In Harper Lee’s classic novel To Kill a Mockingbird, Tom Robinson and Calpurnia represent the more decent, benevolent portrait of mankind. That both are African American is no coincidence. Lee sought to depict racial tensions in the Deep South through the eyes of her young, perceptive but emotionally innocent protagonist, Scout, and the rape trial at the center of this novel provides the basis for the author’s theme of racism in a segregated community in which the value of life is predicated upon the color of one’s skin. Calpurnia and Tom are eminently decent individuals; the Ewells are the personification of "poor white trash," yet the system of justice in effect strongly favored the latter. Tom is falsely accused of raping Mayella Ewell despite the absence of any evidence, but his fate is predetermined on the basis of his ethnicity. Jem and Scout, viewing the trial from the courtroom’s upper balcony where black spectators are confined, are sufficiently innocent so as to harbor hopes for the trial’s outcome. Discussing the trial’s progress and his expectation of a satisfactory conclusion, Jem engages the African American reverend in conversation:
Jem smiled. “He’s not supposed to lean, Reverend, but don’t fret, we’ve won it,” he said wisely. “Don’t see how any jury could convict on what we heard—”
“Now don’t you be so confident, Mr. Jem, I ain’t ever seen any jury decide in favor of a colored man over a white man…”
Tom’s conviction despite his obvious innocence was never in doubt. Reflecting on the trial’s outcome, Scout contemplates the meaning of the local newspaper editor Mr. Underwood’s column lamenting the fundamental injustice of Tom’s death in prison:
“Then Mr. Underwood’s meaning became clear: Atticus had used every tool available to free men to save Tom Robinson, but in the secret courts of men’s hearts Atticus had no case. Tom was a dead man the minute Mayella Ewell opened her mouth and screamed.”
Tom represents the tribulations of all of blacks across the American South. He suffers solely on the basis of his skin color, as did the entirety of the African American community. Calpurnia similarly represents the African American community, at least most of it. Whereas Tom Robinson is an uneducated, simple and meek man, however, Calpurnia is a formidable individual, ruling the Finch household with an iron hand. When she decides to take Jem and Scout with her to the black church, she is determined to ensure that the children look properly presentable lest it reflect poorly upon her: “I don’t want anybody sayin‘ I don’t look after my children,” she muttered.
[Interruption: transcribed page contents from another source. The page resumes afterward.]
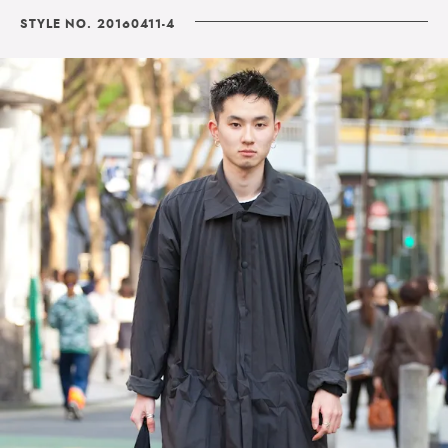
STYLE NO. 20160411-4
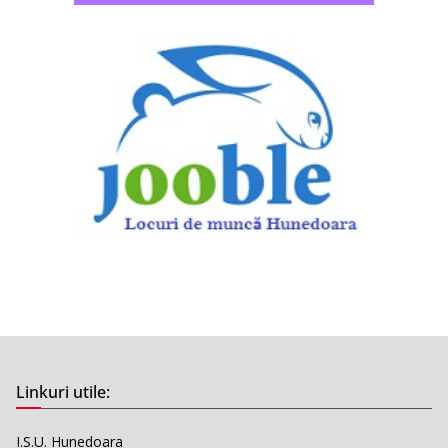
Linkuri utile:
I.S.U. Hunedoara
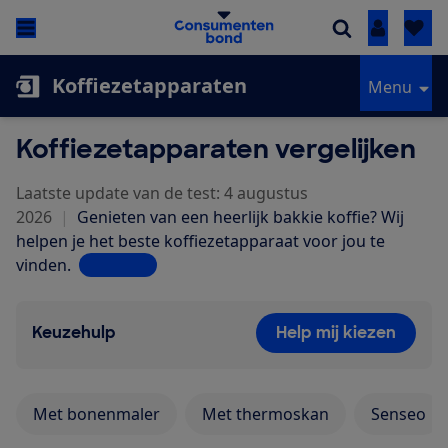
Inloggen
Koffiezetapparaten
Menu
Koffiezetapparaten vergelijken
Laatste update van de test: 4 augustus
2026
|
Genieten van een heerlijk bakkie koffie? Wij
helpen je het beste koffiezetapparaat voor jou te
vinden.
Lees meer
Keuzehulp
Help mij kiezen
Met bonenmaler
Met thermoskan
Senseo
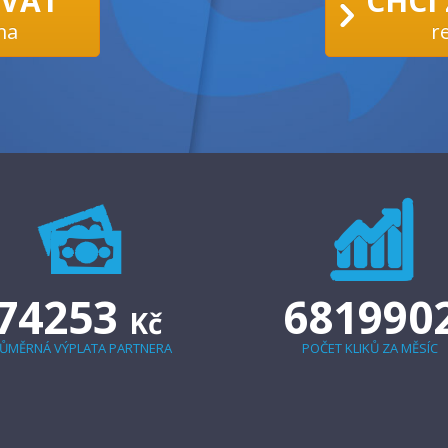
ÁVAT
CHCI
ma
r
74253
681990
Kč
ŮMĚRNÁ VÝPLATA PARTNERA
POČET KLIKŮ ZA MĚSÍC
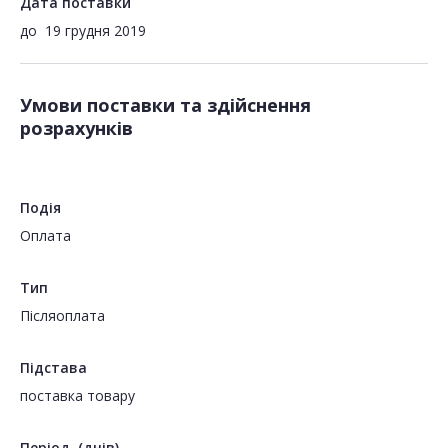
Дата поставки
до
19 грудня 2019
Умови поставки та здійснення
розрахунків
Подія
Оплата
Тип
Пiсляоплата
Підстава
поставка товару
Період, (днів)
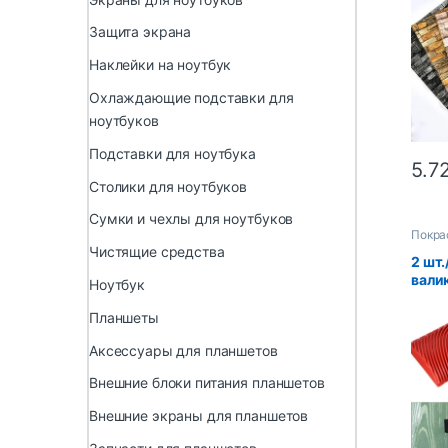
кирп
пото
Защита экрана
само
наст
Наклейки на ноутбук
укра
Охлаждающие подставки для
ноутбуков
Подставки для ноутбука
5.7
Столики для ноутбуков
Сумки и чехлы для ноутбуков
Покра
Чистящие средства
2 шт.
вали
Ноутбук
инст
рисо
Планшеты
текс
Аксессуары для планшетов
наст
укра
Внешние блоки питания планшетов
худо
тисне
Внешние экраны для планшетов
зерн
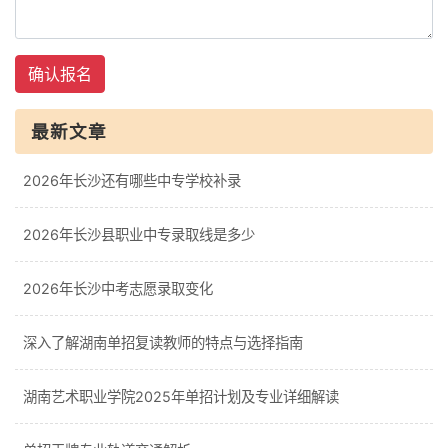
确认报名
最新文章
2026年长沙还有哪些中专学校补录
2026年长沙县职业中专录取线是多少
2026年长沙中考志愿录取变化
深入了解湖南单招复读教师的特点与选择指南
湖南艺术职业学院2025年单招计划及专业详细解读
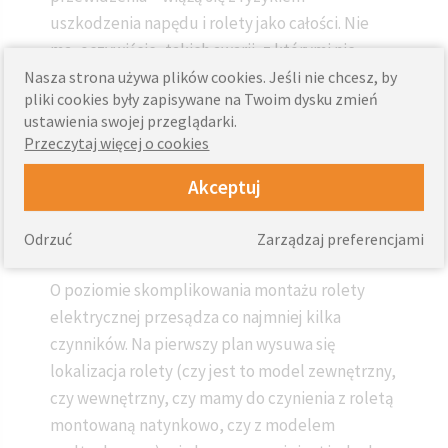
uszkodzenia napędu i rolety jako całości. Nie
ma, oczywiście, takich awarii, z którymi nie
moglibyśmy sobie poradzić. Każda generuje
Nasza strona używa plików cookies. Jeśli nie chcesz, by
pliki cookies były zapisywane na Twoim dysku zmień
jednak koszty, a to nie leży w naszym interesie.
ustawienia swojej przeglądarki.
Przeczytaj więcej o cookies
Czy montaż rolet z
Akceptuj
napędem jest trudny?
Odrzuć
Zarządzaj preferencjami
O poziomie skomplikowania montażu rolety
elektrycznej przesądza co najmniej kilka
czynników. Na pierwszy plan wysuwa się
lokalizacja rolety (czy jest to model zewnętrzny,
czy wewnętrzny, czy mamy do czynienia z roletą
montowaną natynkowo, czy z modelem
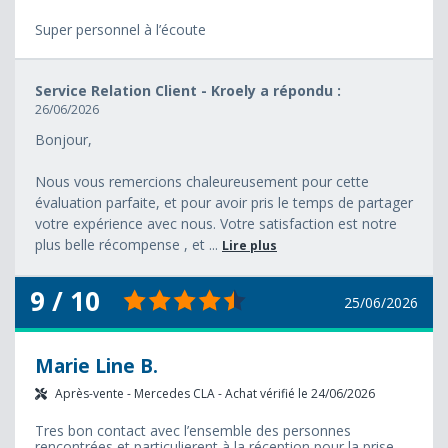
Super personnel à l’écoute
Service Relation Client - Kroely a répondu :
26/06/2026
Bonjour,
Nous vous remercions chaleureusement pour cette
évaluation parfaite, et pour avoir pris le temps de partager
votre expérience avec nous. Votre satisfaction est notre
plus belle récompense , et ...
Lire plus
9 / 10
25/06/2026
Marie Line B.
Après-vente - Mercedes CLA - Achat vérifié le 24/06/2026
Tres bon contact avec l’ensemble des personnes
rencontrées et particulierent à la réception pour la prise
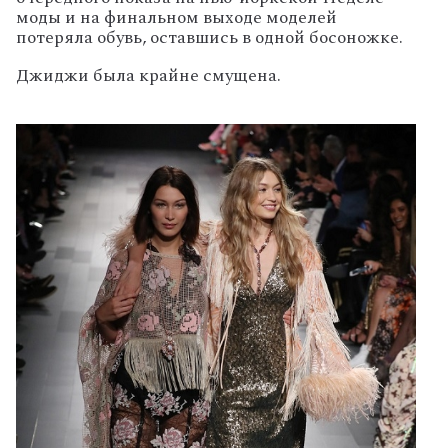
моды и на финальном выходе моделей
потеряла обувь, оставшись в одной босоножке.
Джиджи была крайне смущена.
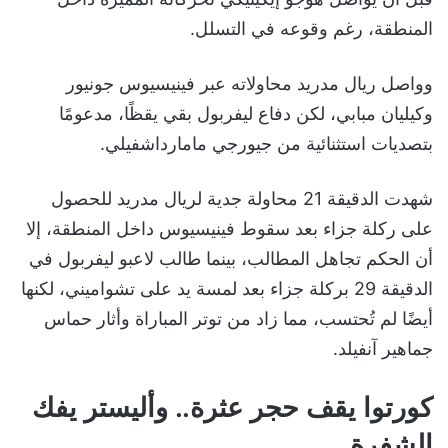
المنطقة، رغم وقوعه في التسلل.
وواصل ريال مدريد محاولاته عبر فينيسيوس جونيور
وكيليان مبابي، لكن دفاع ليفربول بقي يقظًا، مدعومًا
بتصديات استثنائية من جيورجي مامارداشفيلي.
شهدت الدقيقة 21 محاولة جدية لريال مدريد للحصول
على ركلة جزاء بعد سقوط فينيسيوس داخل المنطقة، إلا
أن الحكم تجاهل المطالب، بينما طالب لاعبو ليفربول في
الدقيقة 29 بركلة جزاء بعد لمسة يد على تشواميني، لكنها
أيضًا لم تُحتسب، مما زاد من توتر المباراة وأثار حماس
جماهير آنفيلد.
كورتوا يقف حجر عثرة.. وأليستر يفك
الشفرة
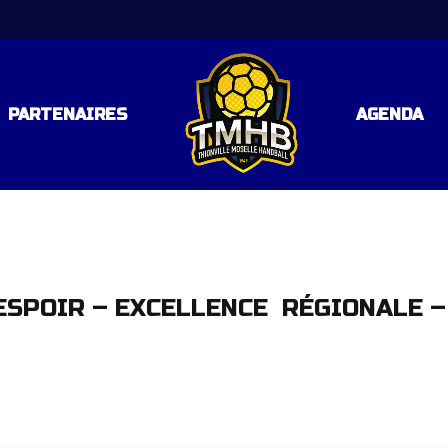
PARTENAIRES
AGENDA
LE 3
 RÉGIONALE – POULE 2
ESPOIR – EXCELLENCE RÉGIONALE –
AL
AL
TAL (C57)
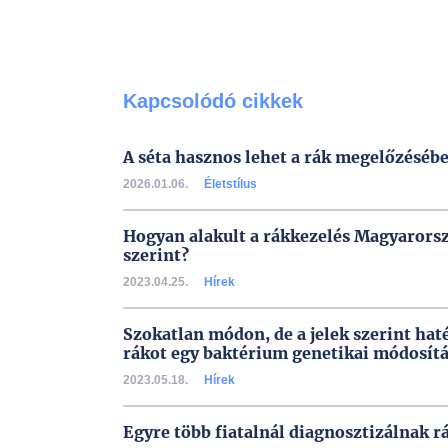
Kapcsolódó cikkek
A séta hasznos lehet a rák megelőzéséb
2026.01.06.
Életstílus
Hogyan alakult a rákkezelés Magyarors
szerint?
2023.04.25.
Hírek
Szokatlan módon, de a jelek szerint hat
rákot egy baktérium genetikai módosítá
2023.05.18.
Hírek
Egyre több fiatalnál diagnosztizálnak 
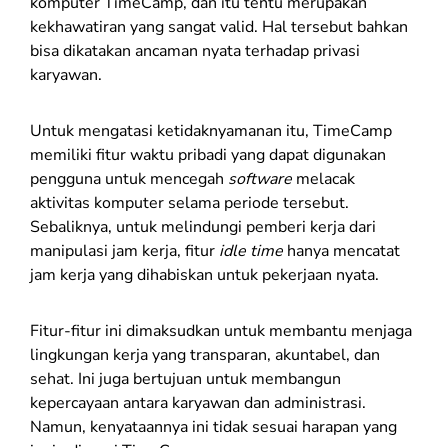
komputer TimeCamp, dan itu tentu merupakan
kekhawatiran yang sangat valid. Hal tersebut bahkan
bisa dikatakan ancaman nyata terhadap privasi
karyawan.
Untuk mengatasi ketidaknyamanan itu, TimeCamp
memiliki fitur waktu pribadi yang dapat digunakan
pengguna untuk mencegah
software
melacak
aktivitas komputer selama periode tersebut.
Sebaliknya, untuk melindungi pemberi kerja dari
manipulasi jam kerja, fitur
idle time
hanya mencatat
jam kerja yang dihabiskan untuk pekerjaan nyata.
Fitur-fitur ini dimaksudkan untuk membantu menjaga
lingkungan kerja yang transparan, akuntabel, dan
sehat. Ini juga bertujuan untuk membangun
kepercayaan antara karyawan dan administrasi.
Namun, kenyataannya ini tidak sesuai harapan yang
It’s at the church that the full measure of Calpurnia’s character is revealed. Confronted by the venomous Lula, who is loudly critical of Calpurnia’s decision to bring white children to the black church, the two women, representing opposite poles of the segregationist mentality, state their positions clearly:
Lula stopped, but she said, “You ain’t got no business bringin‘ white chillun here —they got their church, we got our’n. It is our church, ain’t it, Miss Cal?”
Calpurnia said, “It’s the same God, ain’t it?”
Tom Robinson is the personification of victimization; Calpurnia is the symbol of African American fortitude on the side of racial harmony. Both serve important thematic roles in Lee’s novel.